No excuse other than the people creating the standards were complete idiots or had a bad case of Not Invented Here syndrome (I suspect both were a factor).
(Note: I have RTFA, but I'm quoting mainly from the summary here.)
Feh. Steve Gibson explained the flaws in GSM in very precise, technical detail in his podcast with Leo LaPorte back in September. See episode 213 of Security Now, "Cracking GSM Cellphones". He explained how the algorithm was implemented in hardware, right down to the hardware level.
Oh yes, they'd like us to believe that reverse engineering encryption is illegal. It is not. Eavesdropping on cell phone calls is illegal only because cell phone carriers have always used technology decades behind the state of the art. It's a crappy regulatory patch to a massive technical loophole. It's akin to a law forbidding wifi cards from supporting "monitor mode" because you can use it to eavesdrop on unencrypted wifi traffic. Karsten Nohl is not recommending that anyone eavesdrop on other people's phone calls. He's trying to show the public that their conversations are as good as "in the clear" and gosh darn it, the billion-dollar wireless industry just doesn't like that a bit.
Nope, even better: it puts GSM decryption technology within the reach of anyone with a 2TB hard disk, $1000 of radio equipment, and the time to figure out some software. And, as I pointed out already, this has been known for some time. Until recently, the weaknesses of GSM has been the skeleton in the closet of the wireless industry. It should have seen the light of day years ago.
This is not an easy problem for them to solve, either. A5/3 is much better encryption, but as I understand it, almost every handset in existence can be forced to fall back to A5/1 (or even A5/0, no encryption) relatively easily.
At a guess, they didn't use DES back when because DES is computationally intensive, i.e. slow. This is especially important when you've got a small-for-the-day device that runs on batteries and must provide something approaching real-time performance.
It's more likely that the issue was that the US Government of the day (remember, we are talking mid 80s) would have thrown a total wobbly at the use of DES in technology being installed the world over. Crypto is an area where the effective regulatory landscape has changed rather a lot over the past 25 years.

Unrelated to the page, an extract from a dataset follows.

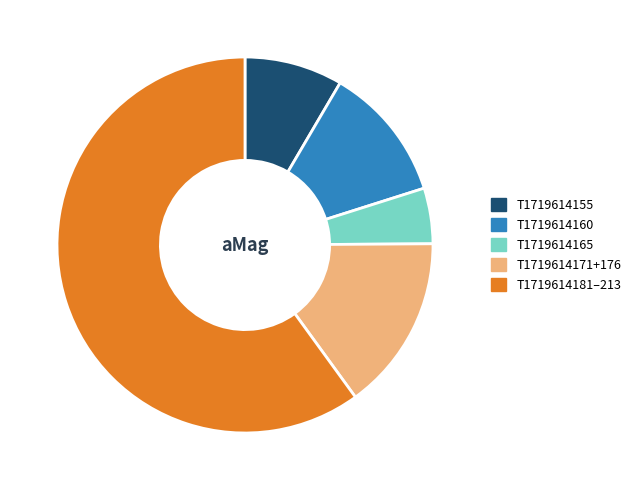

Does any single category account for the majority?

Yes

"Little does he know, but there is no 'I' in 'Idiot'!"
Did you read the EFF published paper on DES? That's not "differential cryptanalysis". It was simple brute force with dedicated hardware. And the issue wasn't the algorithm, it was the key length, which lent itself to brute force attack in a surprisingly reasonable amount of time.
I agree that key management remains an issue. Subversion is the worst popular example, with its habit of storing your passwords in your home directory in plain text, with no expiration and no utility for flushing them.
CDMA uses the CMEA and ORYX algorithms, which are pretty weak as well, as shown in the linked papers. However, CDMA has somewhat of an advantage, because it's difficult to obtain the encrypted data stream in the first place: the nature of CDMA transmission means you can't pull a signal out of the noise unless you know the codes being used by the base station and handset.